In a ceremony to cap Women’s History Month, two members of the East Meadow community were recognized by the Town of Hempstead for their dedication and achievements.

East Meadow residents Robin Fitzpatrick and Christine Mooney received the 2019 Pathfinder Award at the Merrick Golf Clubhouse on March 26. Town Supervisor Laura Gillen recognized Fitzpatrick for her volunteer work, and Mooney for her work in community affairs.

A life-saving program

Fitzpatrick has been an active member of the East Meadow Parent Teacher Association Council for the past 12 years, starting when her children were students at Barnum Woods Elementary School. She was its vice president from 2013 to 2016 and is now in her second year as president.

She is also a volunteer emergency medical technician with the East Meadow Fire Department, and has used both roles to bring to the district a program that is equipping the community with the training to treat life-threatening wounds.
Launched by the federal Department of Homeland Security in October 2015, the “Stop the Bleed” program was a response to the 2012 mass shooting at Sandy Hook Elementary School in Newton, Conn., that left 26 people dead — many of whom died of blood loss, according to reports.

This is the first year that Nassau County schools are implementing the program, said Allison Anderson, a nurse at South Nassau Communities Hospital in Oceanside. Thanks to Fitzpatrick, East Meadow is one of the few schools that has taught it to all staff and expanded it to students.

Town Councilman Dennis Dunne Sr. attended several of the programs that Fitzpatrick has hosted in the community and, as her town representative, nominated her for the award. After the event, she posted on her Facebook page photos of her and her colleagues and close friends who came with her to show support, including fellow EMT Ross Schiller and his wife, Melody; East Meadow Superintendent Kenneth Card; and Frank Camarano, a past president of the Chamber of Commerce.

“I’m able to accomplish things with the help, support and love of those people who, day in and day out, work tirelessly alongside me for our entire community,” Fitzpatrick said.

Honored three times

The Pathfinder Award is one of three honors Mooney has received in the past year. She was also presented with the Chamber of Commerce’s Marvin Bernstein Humanitarian Award in January, and received State Assemblyman John Mikulin’s Women of Distinction Award last August.

Mooney is in her third year as the chamber’s vice president, and helps coordinate many of its events, including programs that encourage the community to shop locally.
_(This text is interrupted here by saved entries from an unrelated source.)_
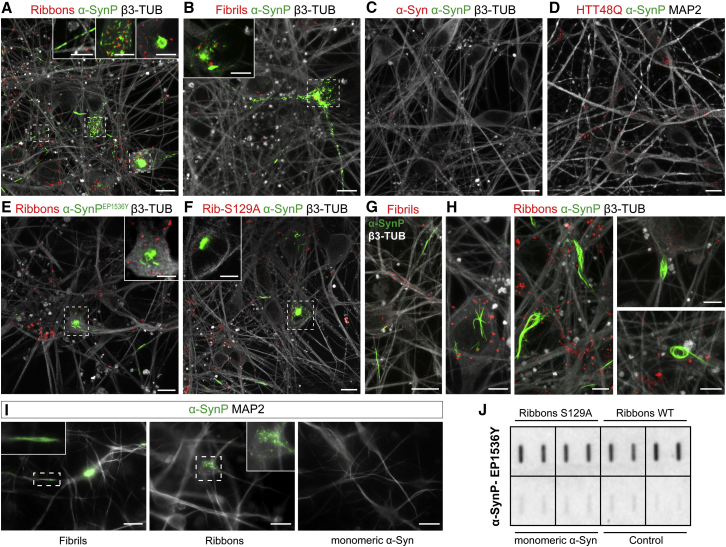
Immunofluorescence Analysis of Seeded Endogenous α-Syn Aggregation in hiPSC-Derived Cortical Neurons(A–F) Fluorescence confocal imaging of endogenous α-SynP (green) in human cortical neurons (β3-TUB or MAP2, gray) at 30 dpe to 500 nM Atto-550 (red) (A and E) α-Syn ribbons, (B) α-Syn fibrils, (C) monomeric α-Syn, (D) HTTExon1Q48, and (F) S129A ribbons using two different α-SynP antibodies (α-SynP, ab59264 in A–D and F–H, and α-SynPEP1536Y, ab51253 in E). The regions boxed with dashed lines are enlarged and represented as single plane in the insets. Scale bars: 10 μm, 5 μm in insets.(G and H) Representative images showing that α-SynP inclusions triggered by either (G) fibrils or (H) ribbons exhibit different classes of shapes (green, α-SynP; white, β3-TUB; red, exogenous assemblies); scale bar: 10 μm in (G), 5 μm in (H).(I) Resistance of endogenous α-SynP signal to paraformaldehyde/Triton X-100 fixation/extraction immunofluorescence protocol (green, α-SynP; white, MAP2); scale bar: 20 μm.(J) Filter trap assay for α-SynP (α-SynPEP1536Y antibody) in cortical neuron lysates at 30 dpe to ribbons made of wild-type or S129A α-Syn or monomeric α-Syn or in the absence of treatment. Each square represents duplicates of the sample.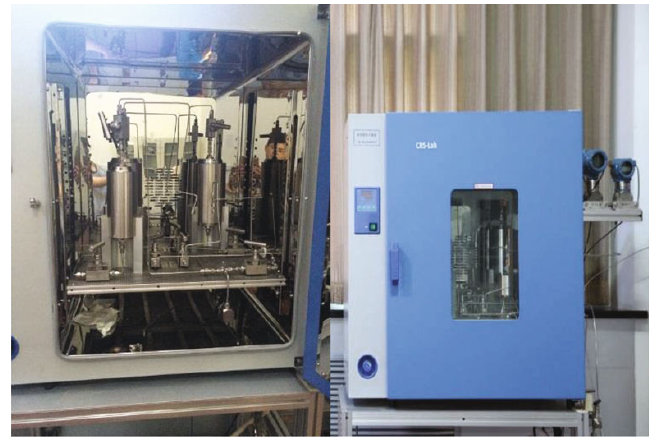
Figure 2: PTM permeability measurement apparatus (pressure transmission decay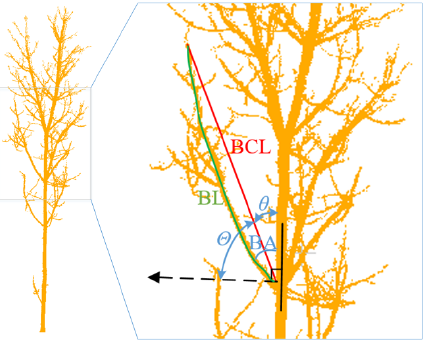
Figure 9. Some attributes of a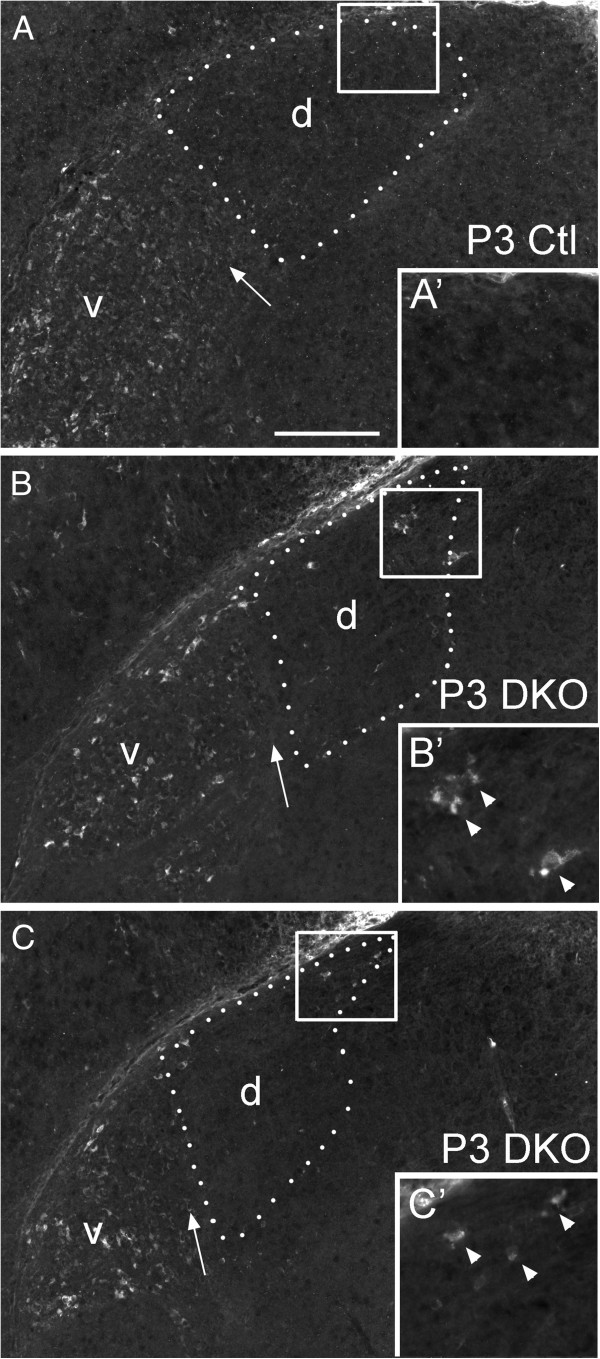
Ectopic distribution of reelin in vldlr−/−;lrp8−/− mutant LGN. Reelin distribution was assessed by immunostaining (A) P3 control and (B,C)vldlr−/−;lrp8−/− mutant (DKO) LGN. Insets show high magnification images of the areas indicated by boxes. Note in (B,C), the presence of reelin-immunoreactivity in the dorsomedial pole of DKO mutant dLGN. For all images, the outline of the dLGN is depicted with white dots. dLGN are labeled ‘d’, vLGN are labeled ‘v’ and arrows indicate IGL. Scale bar = 180 μm for (A to F) and 50 μm for insets. DKO, double knockout; dLGN, dorsal LGN; IGL, intergeniculate leaflet; LGN, lateral geniculate nucleus; vLGN, ventral LGN.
She grew up in Elmont before moving to East Meadow 31 years ago, after she and her husband, Tom, were married. Two years later, she began teaching at the now-closed Alphabetland Day School in Merrick.

She went on to teach and direct education at United Methodist Church in East Meadow, where she became involved in a number of philanthropic causes and championed fundraisers that she still runs today. They include the Souper Bowl of Caring and Sock It to Me, in which she collects canned goods and new socks for the Mary Brennan Interfaith Nutrition Network to give to local families in need.
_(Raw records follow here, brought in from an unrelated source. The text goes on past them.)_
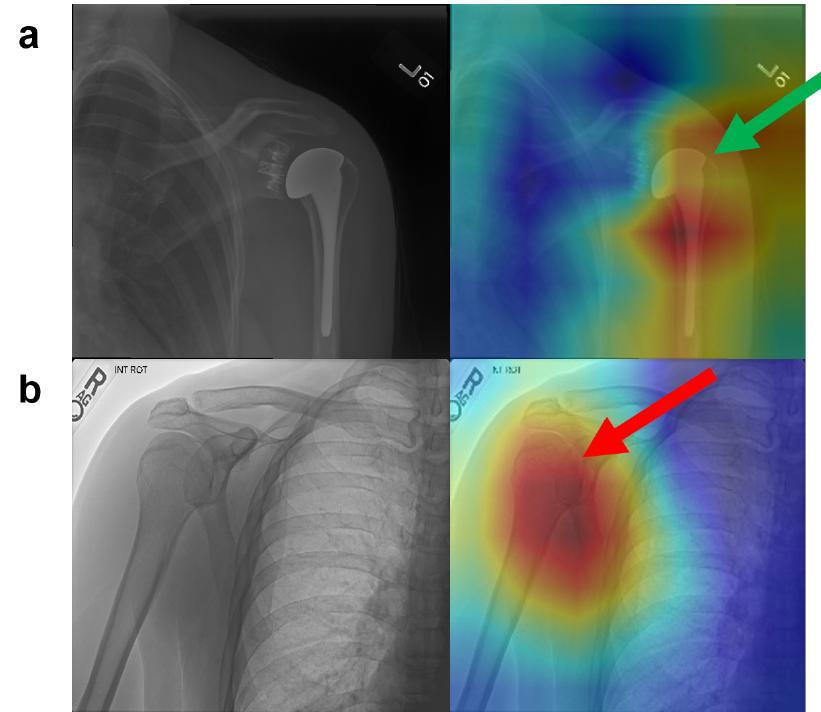
Figure 5. Examples of heatmaps for the shoulder’s radiographys predicted by the proposed framework. ( a ) is an abnormal sample where the green arrow on the right pointed to the salient features corresponding to model’s correct prediction. ( b ) is a normal sample where the red arrow on the right pointed to the salient features corresponding to the model’s wrong prediction. Table 3. Kappa statistic score obtained by DenseNet169, CapsNet and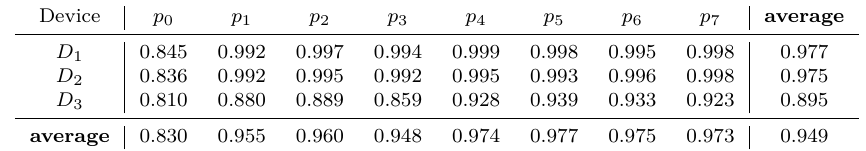
Table 4: Empirical probability p j to recover m [ j ] from a single trace using poly_A2A() . Device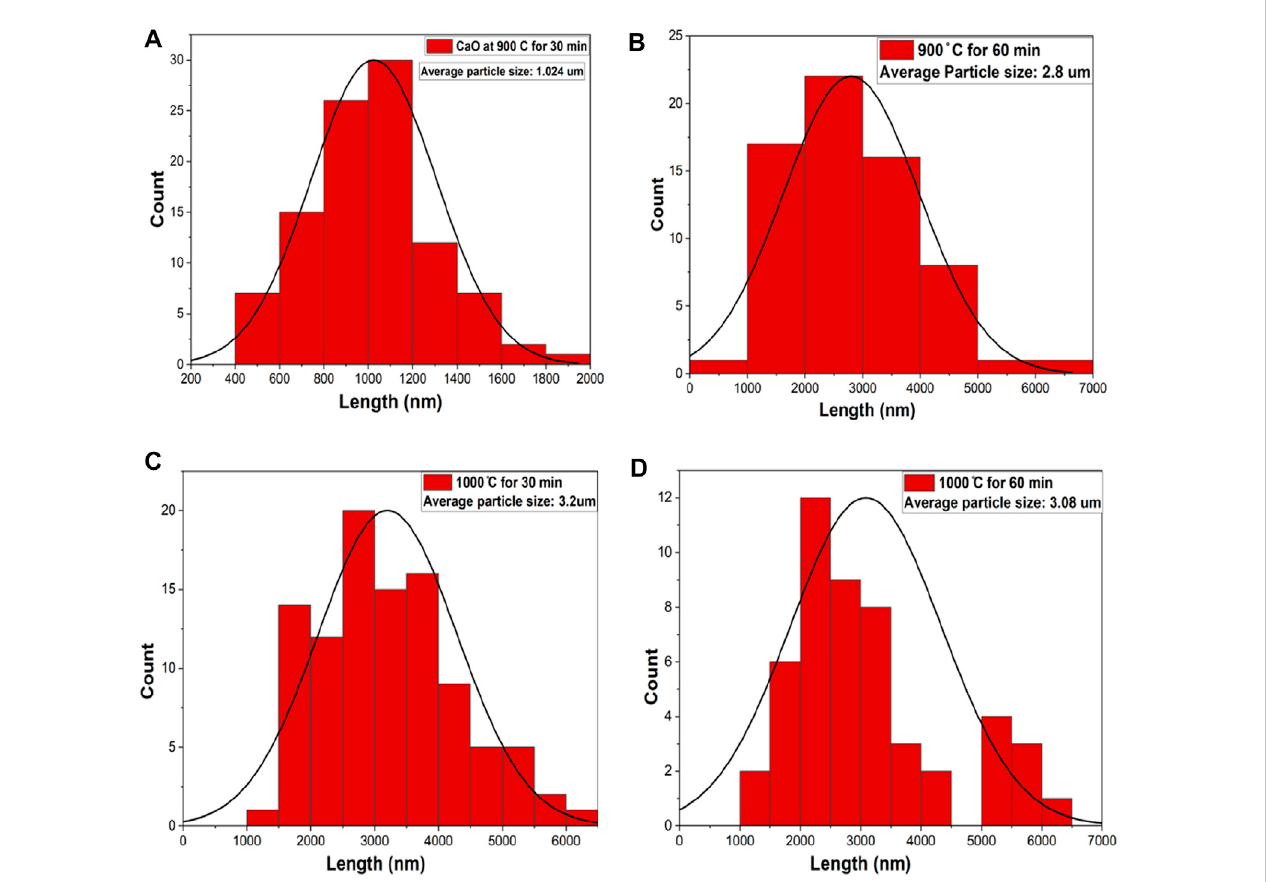
FIGURE 6 Particle sizedistributionofcalcinedCFB. (A) CFBcalcinedat900 ° Cfor 0.5h, (B) CFBcalcinedat900 ° Cfor1.0h, (C) CFBcalcined at1000 ° Cfor0.5h,and (D) CFB calcined at 1000 ° C for 1.0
Mooney has long been devoted to helping children, she said, and in 2012 she opened Tender Tales Nursery School, at what was then Temple Emanu-El in East Meadow. When the congregation merged with Temple B’nai Torah in Wantagh last June, her school moved with it.

During the holidays, Mooney collects new stuffed animals that she gives to children at Nassau University Medical Center in East Meadow. And each February, which the American Heart Association dubs American Heart Month, she crochets hats for newborns for the program Little Hats, Big Hearts in coordination with the organization.